Keeping fit is important because you don’t really want to be the one lagging behind when the zombie apocalypse strikes, do you? On a more day-to-day level, functional fitness keeps you able, alert, energetic, less prone to injury – and it can even perk up your dopamine levels to get you out of low moods (if you can muster up enough motivation to do the exercise in the first place).
When you’re travelling – especially if your accommodation is small, it’s easy to let your workout regime fall to the wayside. But try not to, because keeping your body strong is the best way to reduce injury from sitting for too long (apart from not sitting for too long). Here are some quickfire mini tips for working out when you’re a digital nomad:
- Focus on core strength – not for the elusive six-pack, but for the pure fact that your core holds your organs in and supports your entire body. Back pain is often caused by a weak core. When you’re sitting in your van or trendy tiny house, you need to sit in an active way – don’t just slump and let your spine do the hard work. Engage your core and support your lumbar spine with a rolled up towel.

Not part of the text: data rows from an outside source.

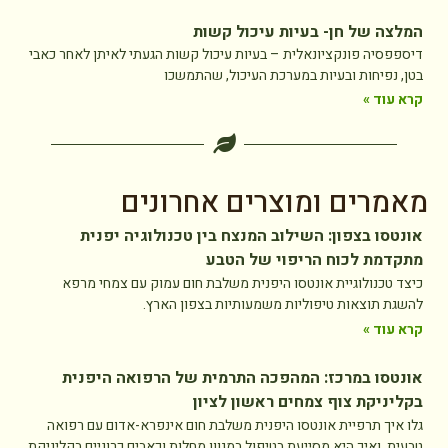
המלצה של חן- בעיות עיכול קשות
דיספפסיה פונקציונאלית – בעיות עיכול קשות הגעתי לאיתן לאחר כאבי
בטן, נפיחות ובעיות במערכת העיכול, שהתמשכו
קרא עוד »
מאמרים ומוצרים אחרונים
אונטסו בצפון: השילוב המנצח בין טכנולוגיה יפנית
מתקדמת לכוח הריפוי של הטבע
כיצד טכנולוגיית אונטסו היפנית משלבת חום עמוק עם צמחי מרפא
להשגת תוצאות טיפוליות משמעותיות בצפון הארץ.
קרא עוד »
אונטסו במרכז: המהפכה התרמית של הרפואה היפנית
בקליניקת צוף צמחים ראשון לציון
גלו איך תרפיית אונטסו היפנית משלבת חום אינפרא-אדום עם רפואה
טבעית, ואיך היא מסייעת בטיפול במגוון מחלות וכאבים כרוניים בקליניקת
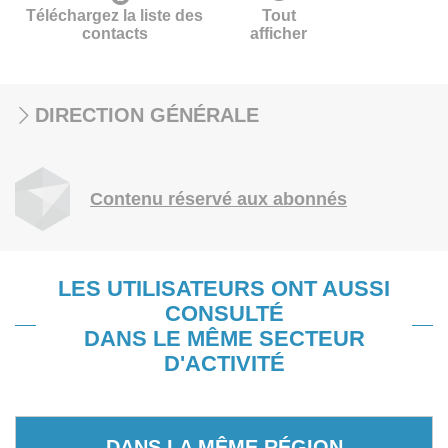
Téléchargez la liste des
Tout
contacts
afficher
DIRECTION GÉNÉRALE
Contenu réservé aux abonnés
LES UTILISATEURS ONT AUSSI
CONSULTÉ
DANS LE MÊME SECTEUR
D'ACTIVITÉ
DANS LA MÊME RÉGION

- Check if a nearby gym has a day pass – you might be able to workout for free! If you’re in the U.S where there are gym chains that allow you to use your pass at different locations, invest in a monthly membership (this is a great way to get a shower if you’re in a camper van too).
- Buy a workout band – this is small enough to be travel-friendly, but adds a little resistance to your body weight exercises so you can build lean muscle.

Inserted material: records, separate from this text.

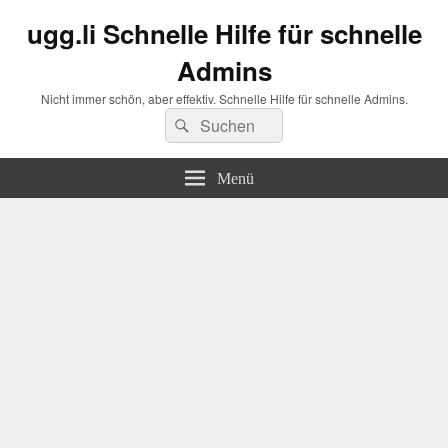
ugg.li Schnelle Hilfe für schnelle
Admins
Nicht immer schön, aber effektiv. Schnelle Hilfe für schnelle Admins.
Suchen
Suchen
nach:
Menü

- Try an online exercise programme – I use Les Mills, which is accessible from most countries. You can even download workouts if you’re going off grid.
3. Set up ergonomically
There are a few fundamental rules for an ergonomic set-up. I am breaking all of them, as I’m currently lying face down on my bed as I type this. Don’t worry too much about always being in the perfect posture because if you’re moving frequently, it won’t have enough time to do any damage.
- Your eyes should be in-line with the top of your screen. You may need to elevate your laptop on a box (or use a laptop stand with a detachable keyboard and mouse).
- Both feet should be supported on the floor.
- Your entire back should be in contact with the back of your chair. You may need extra support for your lower back, so roll up a towel or stuff a cushion behind you.
- Your knees should be lower than your hips.
This posture isn’t always possible for digital nomads so don’t worry if it’s impractical for you. Just heed the first two pieces of advice: move frequently, and keep your body strong.
Back pain is such a mysterious condition influenced by many factors – some of which are quite surprising, like emotional stress.
In conclusion, back pain is not inevitable even if you’re living in a van or travelling about a lot. Maintaining a strong core is vital, and so is regular low-impact movement – especially yoga, which helps you to listen to the signals your body sends you.
I hope my tips prove useful but remember, I’m not a health professional. Good luck!